Maurice Rocher

Maurice Rocher

Maurice Rocher a réalisé en 1958 les vitraux de la 2e moitié de l‘église de l’Immaculée Conception de Wimereux, depuis la hauteur de la sacristie jusqu’au chœur (cf photos en bas de cet articles).

Né le 1er Août 1918 à Evron dans la Mayenne, près de Laval, berceau de l’art naïf et patrie d’Alfred Jarry, Maurice Rocher dessine depuis l’âge de 12 ans. Il est fils d’un chef de gare (employé du Réseau de l’État de l’époque) et d’une jeune fille dont la mère était issue d’une famille nombreuse (21 enfants) de petits agriculteurs, les Chauveau. Un grand-oncle, légataire d’une personne riche, était peintre portraitiste à Laval où il habitait une grande maison avec un atelier. C’est lui qui offre sa première boite de couleurs au petit Maurice qui la lui a demandée.

Maurice Rocher est d’abord peintre (peintre de figures, peintre à la gouache, peintre de décorations murales) mais, issu des Ateliers d’art sacré de Maurice Denis et Georges Desvallières, il est naturel pour lui de s’intéresser et d’accepter les commandes proposées par l’Église : fresque, mosaïques vitrail et tapisserie. Il a ainsi réalisé de nombreux cartons : cartons de tapisseries, cartons de mosaïques, cartons de vitraux… Pour le vitrail, il ne se contente pas d’être un simple cartonnier, et souhaite apprendre le métier « à fond », ce qu’il fait aux ateliers Bony, le meilleur de Paris, dit-il. Ce choix pèsera lourd sur sa vie artistique car il sera souvent vu comme un artiste chrétien. Croyant, il fréquentait régulièrement l‘abbaye de Solesmes.
....
» Liste des tâches
• A. Selon le texte sur Maurice Rocher, dans quels ateliers a-t-il appris à fond le métier du vitrail ?
• B. Rédigez la suite du texte sur Maurice Rocher, s'il vous plaît, en partant de sa dernière phrase.
Les lignes qui suivent forment un matériau à part, sans rapport avec le texte sur Maurice Rocher.

» Lignes répertoriées
....
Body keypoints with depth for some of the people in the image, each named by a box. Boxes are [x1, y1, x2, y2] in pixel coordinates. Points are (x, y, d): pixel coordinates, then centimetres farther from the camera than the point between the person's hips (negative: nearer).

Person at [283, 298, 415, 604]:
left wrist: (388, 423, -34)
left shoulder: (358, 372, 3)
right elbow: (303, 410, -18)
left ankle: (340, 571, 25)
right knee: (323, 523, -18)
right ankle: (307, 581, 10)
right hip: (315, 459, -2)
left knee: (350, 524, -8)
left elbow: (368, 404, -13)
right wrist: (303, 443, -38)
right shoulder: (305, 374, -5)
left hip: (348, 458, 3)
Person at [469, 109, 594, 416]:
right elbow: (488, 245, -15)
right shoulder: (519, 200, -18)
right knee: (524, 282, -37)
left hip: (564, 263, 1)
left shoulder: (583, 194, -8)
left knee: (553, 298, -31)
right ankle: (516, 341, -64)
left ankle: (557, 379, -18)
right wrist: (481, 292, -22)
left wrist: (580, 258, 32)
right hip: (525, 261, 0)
....
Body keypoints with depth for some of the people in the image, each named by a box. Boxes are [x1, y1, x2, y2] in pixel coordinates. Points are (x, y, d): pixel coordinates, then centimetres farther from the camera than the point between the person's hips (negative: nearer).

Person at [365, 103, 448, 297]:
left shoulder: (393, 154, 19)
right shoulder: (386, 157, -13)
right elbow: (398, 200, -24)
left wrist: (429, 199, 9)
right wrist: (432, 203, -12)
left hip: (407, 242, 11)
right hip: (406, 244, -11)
....
» Résultats des tâches
• A. Aux ateliers Bony.

• B.
Qu’il soit peintre veut surtout dire qu’il a une facture personnelle et ne cède à aucune figuration facile ni à une abstraction à la mode. Artiste, il bâtit des compositions fortes et prend plaisir à utiliser la grisaille et à s’essayer à d’autres techniques, tapisserie, mosaïque, fresque, trouvant tout jeu de la matière intéressant. Mais, croyant, il pense que l’artiste n’a pas à exprimer son égo dans les églises, son but premier étant de créer un climat, de servir un monument et sa qualité première, la discrétion : « Je ne pouvais transposer la peinture que je faisais chez moi dans le vitrail. Je n’en avais pas le droit car ma peinture était le contraire de la paix.» (Nathalie Cottin, Entretiens avec Maurice Rocher : le peintre, Dieu, la femme, Paris, Éditions Altamira, 1994, p. 43). Plus proche des peintres Braque, Matisse, Léger et de leurs vitraux (ce qu’il ne voudra jamais admettre), il adopte une ligne traditionnelle lors de la « querelle de l’art sacré » qui oppose les pères Couturier et Régamey à l’Église – faut-il confier une église à des peintres incroyants ? (il avouera plus tard s’être trompé) – et place résolument une ligne rouge entre sa peinture et ses vitraux. Mais sa composition, ses couleurs, toujours cohérentes et construites, gardent leur objectif propre et leur originalité.

Homme torturé, il exprime ses passions et ses angoisses dans ses toiles, gouaches et visages-matière, mais il n’arrivera jamais à nouer un fil entre ses deux vies et ne mettra pas en valeur ses vitraux de son vivant, ce qui explique peut-être leur relatif oubli.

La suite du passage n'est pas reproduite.